DISCLAIMER: I closed the windows before I had a chance to link my sources, but if you think I may have gotten this info from your site, feel free to let me know and I'll link you!! But mostly I used Wikipedia, Encyclopedia Brittanica Online, and a few other free-lance sources from seemingly reputable individuals for the information above.

But who cares about all of that coincidence, eh? Your fabled god-child was born--who cares what everyone else celebrates, right? I mean, perish the thought that, not only has celebrating this time of year been in humanities blood eons before the desert-wandering Hebrews even thought up a monotheistic god who possibly might care for them, but even if you are celebrating what you believe to have happened so long ago in a manger, who cares? You celebrate this time of year, I celebrate this time of year, in fact thousands celebrate this time of year for vastly differing reasons! And even though it is good PR for all you fundies to come up with clever rhymes like "Jesus is the reason for the season," everyone has their own personal reasons for celebrating--even Christians!

Now, even though this is getting kind of long, since you may be learning something, I'll next touch on some things you said in your next comment.

You said: [...] but I felt it necessary to show the other side-the right side to his blasphemous remarks. You sound a little like John Edwards, you know that? The Other Side. Ooohhhhh, creepy! You didn't show anything but ignorance as to the history of humanity on earth, deciding instead it was all about your sky god and not the other souls who live upon the earth. And, sad to say, it wasn't even a good try, just--kind of sad...

You said: What about that teenage boy who is confused about his sexuality and stumbles upon this blog through a link from some other 'gay type' blog. He'll probably think, "Wow! You mean I can be a functioning normal adult? I don't have to listen to all that crap that's says there's something wrong with me? That there are others like me?" It'll offer some hope, some humor, some truth, all with a dash of sarcasm and satire. And perhaps even, a healthy sense of self that most gay teens don't get when they're growing up. But if you'd rather he think that he's an awful, "wrong" person in need of an imaginary friend, who should feel dirty and rotten about who and what he is, then by all means--keep talking.

You said: the truth of the matter is that he may be influencing someone away from God with the things he writes. Aw, how sweet of you to offer me hope. Not that I need it. But it's nice to know I'm thought of. :D

You said: I pray that you see the day when your son denounces homosexuality AND comes to Christ (I truly will pray for that). I'm thinking asking you to hold your breath for that won't make it happen, will it? Sigh. Well, if it gives you a purpose in life, who am I to take that away? Good luck--I mean that.

- DATA LINES -

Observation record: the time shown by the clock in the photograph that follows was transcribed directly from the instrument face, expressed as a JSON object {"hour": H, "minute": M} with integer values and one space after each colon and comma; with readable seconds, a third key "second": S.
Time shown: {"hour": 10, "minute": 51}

- BRIEF A -
Copy the blog reply from "You said: What" to "all means--keep talking." word for word.
- BRIEF B -
Continue the blog reply to the Christian commenter from where it stops.

- RESPONSE A -
You said: What about that teenage boy who is confused about his sexuality and stumbles upon this blog through a link from some other 'gay type' blog. He'll probably think, "Wow! You mean I can be a functioning normal adult? I don't have to listen to all that crap that's says there's something wrong with me? That there are others like me?" It'll offer some hope, some humor, some truth, all with a dash of sarcasm and satire. And perhaps even, a healthy sense of self that most gay teens don't get when they're growing up. But if you'd rather he think that he's an awful, "wrong" person in need of an imaginary friend, who should feel dirty and rotten about who and what he is, then by all means--keep talking.

- RESPONSE B -
You said: I feel that sometimes the best way to show someone how they sound is to imitate them. Flattery will get you nowhere. I'm a happily married man.

You said: but I get riled when someone rips my Savior. You know what your book says: "Be angry and do not sin." Do you feel you may have committed a sin? (I personally don't think you did, but then again, I'm not living with a guilt-ridden soul that make some cling to imaginary beings either.)

And finally, I saved this for last even though you said it much earlier in your comment: You said: yet you continue to justify his actions. Fundie say what? Do you even read what mom posts? Have you heard our (HOURS!) long conversations? She has never "justified" anything about my lifestyle of choice, just as I have never condoned her lifestyle of choice (or yours, for that matter!) I'm guessing you are of the whole "tough love" school of though, eh? There's a bunch of crock that needs to be placed on the backburner and forgotten about, let me tell you! But be that as it may, while mom and I share a close friendship and great relationship, there are some things about ourselves we know we disagree on, we know we'll never see eye-to-eye on, and yet--somehow we manage to make it work out of respect. Now, she knows this is my blog--where I share my thoughts about what I read, see, hear, or generally wonder about. When I'm in her home, I expect to hear, see, or listen to things she believes strongly about, and you know what? I do. And we still make our proverbial red state-blue state friendship work. Go figure, huh? The Christian and the Atheist, something that tears most families apart since fundies seem to have a hard time with that thing called respect--it's what makes them try to legislate morality, demand to hear "Merry Christmas" instead of "Happy Holidays." RESPECT.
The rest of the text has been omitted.